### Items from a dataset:
-- Opening Marker --

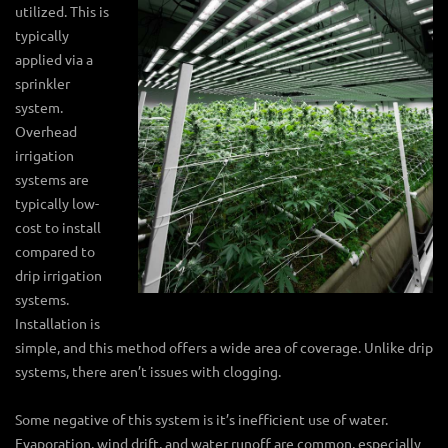
utilized. This is
typically
applied via a
sprinkler
system.
Overhead
irrigation
systems are
typically low-
cost to install
compared to
drip irrigation
systems.
Installation is
simple, and this method offers a wide area of coverage. Unlike drip
systems, there aren’t issues with clogging.
Some negative of this system is it’s inefficient use of water.
Evaporation, wind drift, and water runoff are common, especially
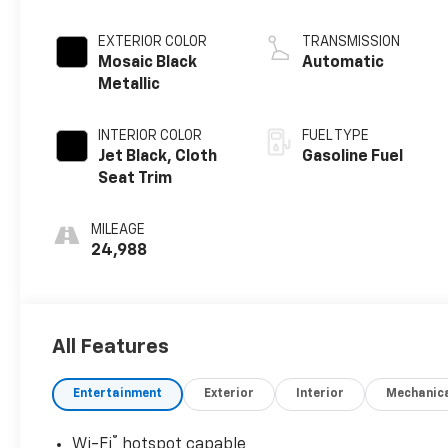
EXTERIOR COLOR
TRANSMISSION
Mosaic Black
Automatic
Metallic
INTERIOR COLOR
FUEL TYPE
Jet Black, Cloth
Gasoline Fuel
Seat Trim
MILEAGE
24,988
All Features
Entertainment
Exterior
Interior
Mechanic
®
Wi-Fi
hotspot capable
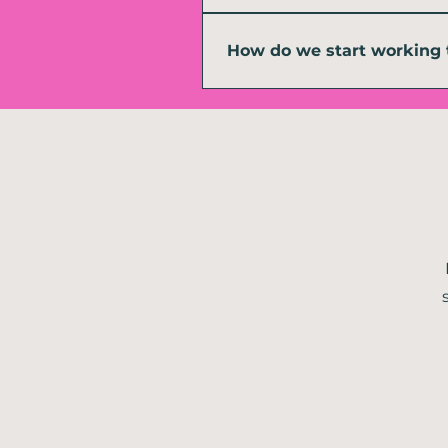
Yes. Remote delivery is built into h
barely happened in person. That bein
How do we start working 
Start by getting in touch and tellin
me to support you, whether that is a 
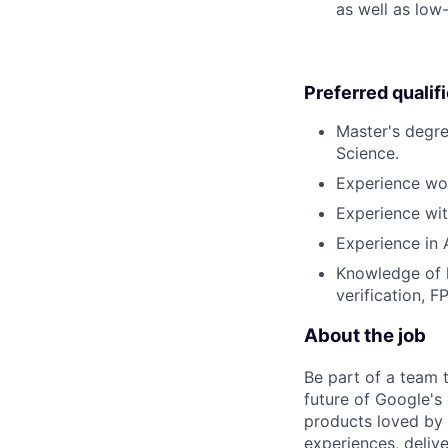
as well as low
Preferred qualif
Master's degre
Science.
Experience wo
Experience wit
Experience in 
Knowledge of 
verification, 
About the job
Be part of a team 
future of Google's
products loved by 
experiences, delive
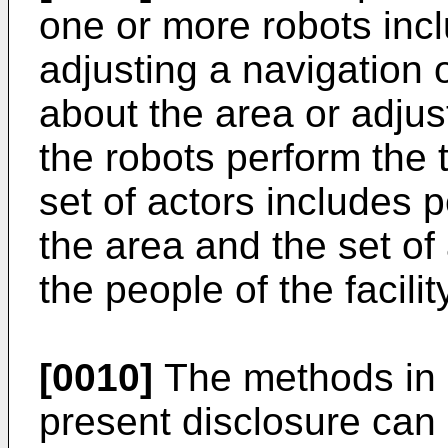
one or more robots incl
adjusting a navigation 
about the area or adju
the robots perform the 
set of actors includes 
the area and the set of
the people of the facilit
[0010]
The methods in 
present disclosure can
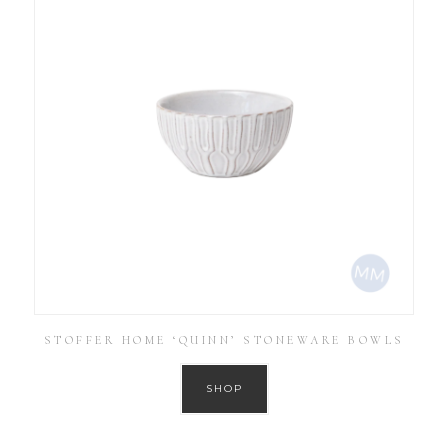
STOFFER HOME ‘QUINN’ STONEWARE BOWLS
SHOP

-- Closing Marker --

### Your instructions:
Copy the text of every item above word for word, and leave the pictures out of your answer.

### Response to this exercise:
utilized. This is
typically
applied via a
sprinkler
system.
Overhead
irrigation
systems are
typically low-
cost to install
compared to
drip irrigation
systems.
Installation is
simple, and this method offers a wide area of coverage. Unlike drip
systems, there aren’t issues with clogging.
Some negative of this system is it’s inefficient use of water.
Evaporation, wind drift, and water runoff are common, especially
EXTERIOR COLOR
TRANSMISSION
Mosaic Black
Automatic
Metallic
INTERIOR COLOR
FUEL TYPE
Jet Black, Cloth
Gasoline Fuel
Seat Trim
MILEAGE
24,988
All Features
Entertainment
Exterior
Interior
Mechanic
®
Wi-Fi
hotspot capable
Yes. Remote delivery is built into h
barely happened in person. That bein
How do we start working 
Start by getting in touch and tellin
me to support you, whether that is a 
as well as low
Preferred qualif
Master's degre
Science.
Experience wo
Experience wit
Experience in 
Knowledge of 
verification, 
About the job
Be part of a team 
future of Google's
products loved by 
experiences, delive
one or more robots incl
adjusting a navigation 
about the area or adju
the robots perform the 
set of actors includes 
the area and the set of
the people of the facilit
[0010]
The methods in 
present disclosure can
STOFFER HOME ‘QUINN’ STONEWARE BOWLS
SHOP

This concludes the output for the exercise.